Nous restons pour le moyen et long termes confiants dans certains pays émergents. Si le scénario de consensus de stabilisation, voire de reprise économique mondiale, se concrétise, les risques d’effondrements des pays émergents s’éloignent. Il ne convient donc pas de jeter tous ces pays dans un même panier et de jeter le panier aux oubliettes.

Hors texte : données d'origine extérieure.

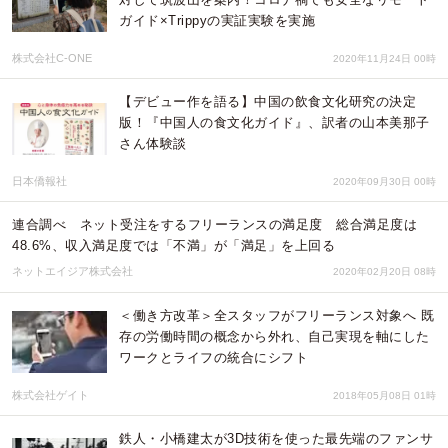
ガイド×Trippyの実証実験を実施
株式会社C-ONE
2020年11月24日 00時
【デビュー作を語る】中国の飲食文化研究の決定
版！『中国人の食文化ガイド』、訳者の山本美那子
さん体験談
日本僑報社
2020年09月30日 00時
連合調べ ネット受注をするフリーランスの満足度 総合満足度は
48.6%、収入満足度では「不満」が「満足」を上回る
ネットエイジア株式会社
2020年02月20日 08時
＜働き方改革＞全スタッフがフリーランス対象へ 既
存の労働時間の概念から外れ、自己実現を軸にした
ワークとライフの統合にシフト
株式会社ゲイト
2018年05月08日 01時
鉄人・小橋建太が3D技術を使った最先端のファンサ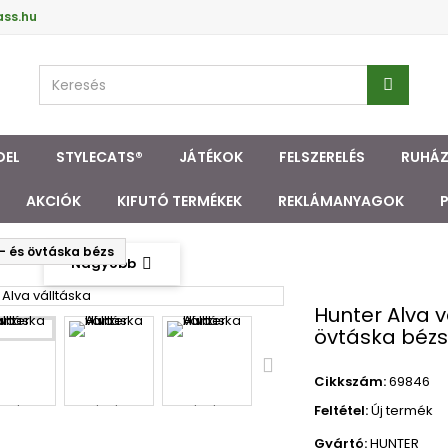
ass.hu
DEL
STYLECATS®
JÁTÉKOK
FELSZERELÉS
RUHÁ
AKCIÓK
KIFUTÓ TERMÉKEK
REKLÁMANYAGOK
l- és övtáska bézs
Nagyobb
Hunter Alva v
övtáska bézs
Cikkszám:
69846
Feltétel:
Új termék
Gyártó:
HUNTER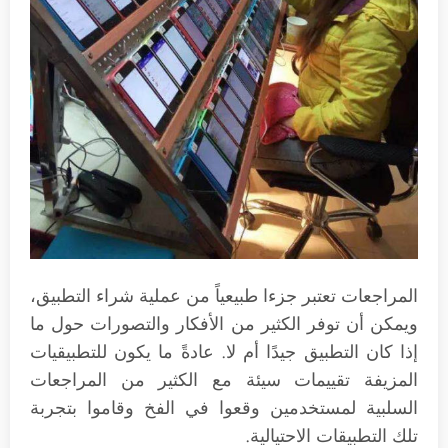
المراجعات تعتبر جزءا طبيعياً من عملية شراء التطبيق،
ويمكن أن توفر الكثير من الأفكار والتصورات حول ما
إذا كان التطبيق جيدًا أم لا. عادةً ما يكون للتطبيقيات
المزيفة تقييمات سيئة مع الكثير من المراجعات
السلبية لمستخدمين وقعوا في الفخ وقاموا بتجربة
تلك التطبيقات الاحتيالية.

Extrait de la chronique financière d’Yves Wagner (directeur chez BCEE – Asset Management), publiée sur paperJam.lu le 13/02/2014

Lexique

Chaque mois, propose des définitions de termes économiques et financiers. Des mots, des expressions que l’on entend souvent et dont on croit connaître le sens… Mais pas toujours.

Hedge funds

Ce sont des fonds de placement à risque ouvert, le plus souvent à un nombre limité d’investisseurs qui exigent un rendement élevé moyennant un investissement minimal initial important. Les investissements dans les hedge funds sont peu liquids, assortis d’une exigence d’indisponibilité des fonds pendant au moins un an. Ces fonds investissent dans tous types d’actifs. Complexes, ils ont régulièrement recours à des techniques de spéculation (produits dérivés, vente à découvert…) sur l’évolution des marchés. Les hedge funds, acteurs importants des marchés, y réalisent une part significative des transactions.

Gearing

C’est l’appellation d’un ratio qui met en relation l’endettement net et les fonds propres d’une entreprise. Le gearing est en général exprimé en pourcentage. Ainsi, une entreprise avec un gearing de 45% a un niveau d’endettement correspondant à 45% de ses capitaux propres. Ce ratio permet d’apprécier la solidité financière d’une société.

Venture capital

Le venture capital ou capital-risque est une des formes que peut prendre le capital investissement. Il s’agit d’un capital apporté par une société spécialisée à un projet innovant, au démarrage d’une société nouvelle (start-up), en accompagnement de l’expansion d’une entreprise à fort potentiel. Ou d’un processus de reprise, cession ou transmission. Dans ce type d’opération, l’apporteur de capitaux accepte de prendre un risque important dans l’espoir de réaliser à terme une plus-value proportionnelle au risque encouru. En général, les sociétés de capital-risque assurent un suivi actif de leur participation pendant trois ans, sachant que la prise de participation reste minoritaire et temporaire (cinq à sept ans). Le choix des projets financés est motivé par des critères différents selon chaque structure. Certaines sociétés de capital-risque privilégient les projets créateurs d’emploi, d’autres se concentrent sur la dimension régionale ou sur des secteurs spécifiques.